Когда это было передано Джону Лоу, он на следующий день, рано утром, добился свидания с регентом и умолял его не уступать, так как ужасное свойство преступления настоятельно требует чтобы приговор был приведён в исполнение.
— Величайший страх объял всех владельцев банковых билетов, — говорил он. — Мы должны для всеобщего успокоения поступить с преступниками с примерной строгостью. Если только граф Горн и его соучастник в преступлении не будут казнены, для богатых людей в Париже не будет никакой безопасности. Умоляю Ваше Высочество остаться непреклонным.

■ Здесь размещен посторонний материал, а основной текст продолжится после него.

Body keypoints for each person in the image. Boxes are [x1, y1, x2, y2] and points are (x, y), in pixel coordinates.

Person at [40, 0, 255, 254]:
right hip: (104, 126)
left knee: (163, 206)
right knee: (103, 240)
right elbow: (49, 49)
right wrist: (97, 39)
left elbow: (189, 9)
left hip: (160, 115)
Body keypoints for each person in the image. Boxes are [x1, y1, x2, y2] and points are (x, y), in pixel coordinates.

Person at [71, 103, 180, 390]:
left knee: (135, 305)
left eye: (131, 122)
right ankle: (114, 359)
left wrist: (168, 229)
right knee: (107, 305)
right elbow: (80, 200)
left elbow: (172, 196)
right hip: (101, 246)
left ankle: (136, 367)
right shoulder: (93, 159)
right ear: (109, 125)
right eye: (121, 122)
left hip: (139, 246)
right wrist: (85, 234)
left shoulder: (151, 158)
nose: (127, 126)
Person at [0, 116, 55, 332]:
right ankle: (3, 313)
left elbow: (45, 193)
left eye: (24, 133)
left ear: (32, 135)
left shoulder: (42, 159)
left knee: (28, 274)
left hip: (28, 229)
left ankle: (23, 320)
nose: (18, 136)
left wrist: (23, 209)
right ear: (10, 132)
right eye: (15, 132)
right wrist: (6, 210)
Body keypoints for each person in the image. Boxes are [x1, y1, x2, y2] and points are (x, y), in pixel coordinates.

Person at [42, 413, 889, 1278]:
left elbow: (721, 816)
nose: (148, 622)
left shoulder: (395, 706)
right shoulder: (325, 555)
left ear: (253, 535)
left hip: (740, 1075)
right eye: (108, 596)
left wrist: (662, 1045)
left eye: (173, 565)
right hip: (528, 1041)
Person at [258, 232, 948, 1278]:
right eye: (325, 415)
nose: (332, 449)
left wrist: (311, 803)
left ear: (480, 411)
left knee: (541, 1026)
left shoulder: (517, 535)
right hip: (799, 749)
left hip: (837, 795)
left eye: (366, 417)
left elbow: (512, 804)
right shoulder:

— Я согласен с вами, — произнёс регент. — Такое преступление не должно пройти безнаказанным. Я останусь глух ко всем просьбам, кто бы ни был просителем.
Как только Лоу удалился, принц Монморанси и герцоги Шатильон и Аремберг, вместе с маршалом Изингьеном, попросили свидания с регентом и сейчас же были допущены.
Филипп принял их с большой внимательностью, выказывая своим обращением расположение к ним.